[Opening GIVEN INFORMATION section]

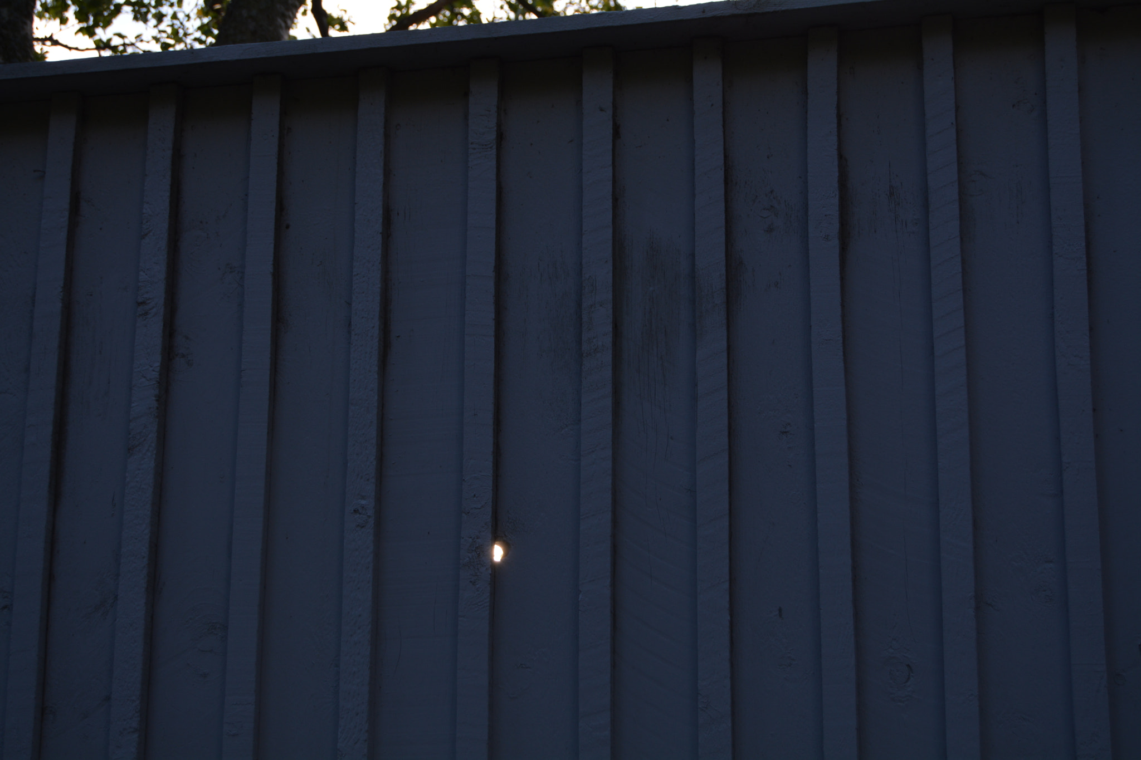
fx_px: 2187
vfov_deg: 19.7
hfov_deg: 29.2
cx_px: 570
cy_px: 380
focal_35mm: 69
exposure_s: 1/250
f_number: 5.3
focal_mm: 46
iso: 200
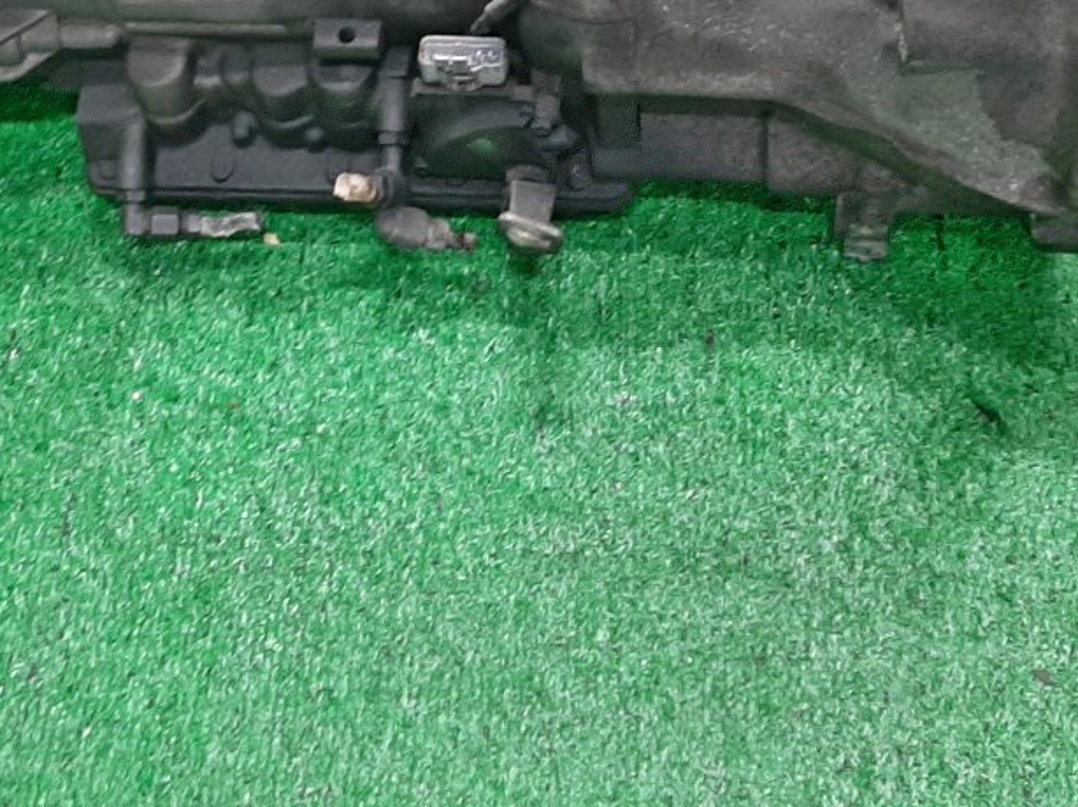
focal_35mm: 61
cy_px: -18
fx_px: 1899
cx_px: 248
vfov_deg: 23.0
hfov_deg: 31.0
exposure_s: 1/50
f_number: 1.7
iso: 158
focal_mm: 3.93
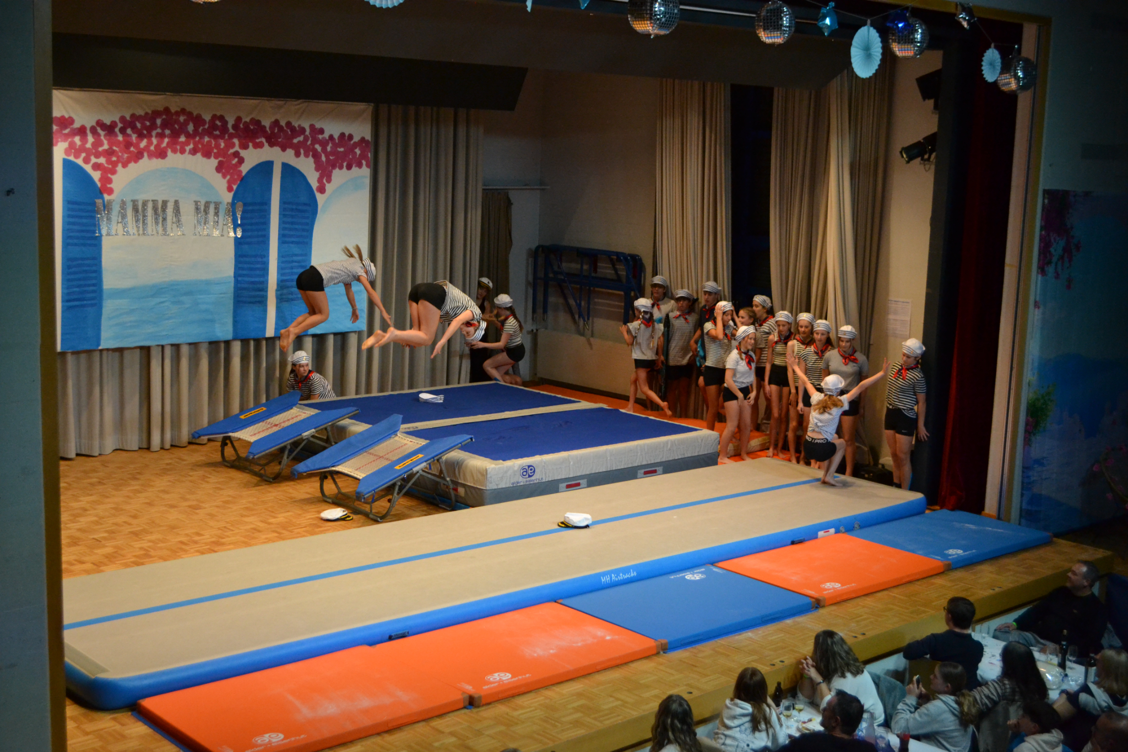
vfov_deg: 29.9
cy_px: 376
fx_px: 1410
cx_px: 564
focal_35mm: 45
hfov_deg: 43.6
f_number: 4.5
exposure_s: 1/500
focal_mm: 30
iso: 2000
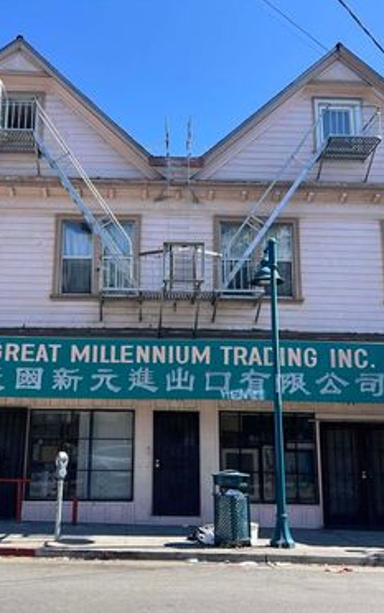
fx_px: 619
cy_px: 306
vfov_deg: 52.7
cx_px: 153
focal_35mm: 37
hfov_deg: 34.4
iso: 50
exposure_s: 1/1344
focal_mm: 5.7
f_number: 1.5
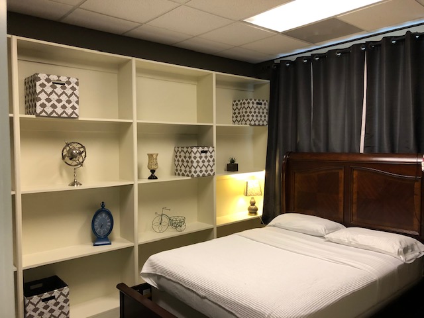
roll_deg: +0.7
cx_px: 212
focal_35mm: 28
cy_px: 159
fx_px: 343
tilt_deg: -3.7
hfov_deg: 63.4
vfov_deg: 49.7
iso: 64
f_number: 1.8
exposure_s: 1/15
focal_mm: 3.99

[Closing GIVEN INFORMATION section]

PROBLEM REQUIREMENTS >> The entries above, every one of them, should be retyped exactly, with no pictures carried over.

ANSWER BOX >>
fx_px: 2187
vfov_deg: 19.7
hfov_deg: 29.2
cx_px: 570
cy_px: 380
focal_35mm: 69
exposure_s: 1/250
f_number: 5.3
focal_mm: 46
iso: 200
focal_35mm: 61
cy_px: -18
fx_px: 1899
cx_px: 248
vfov_deg: 23.0
hfov_deg: 31.0
exposure_s: 1/50
f_number: 1.7
iso: 158
focal_mm: 3.93
vfov_deg: 29.9
cy_px: 376
fx_px: 1410
cx_px: 564
focal_35mm: 45
hfov_deg: 43.6
f_number: 4.5
exposure_s: 1/500
focal_mm: 30
iso: 2000
fx_px: 619
cy_px: 306
vfov_deg: 52.7
cx_px: 153
focal_35mm: 37
hfov_deg: 34.4
iso: 50
exposure_s: 1/1344
focal_mm: 5.7
f_number: 1.5
roll_deg: +0.7
cx_px: 212
focal_35mm: 28
cy_px: 159
fx_px: 343
tilt_deg: -3.7
hfov_deg: 63.4
vfov_deg: 49.7
iso: 64
f_number: 1.8
exposure_s: 1/15
focal_mm: 3.99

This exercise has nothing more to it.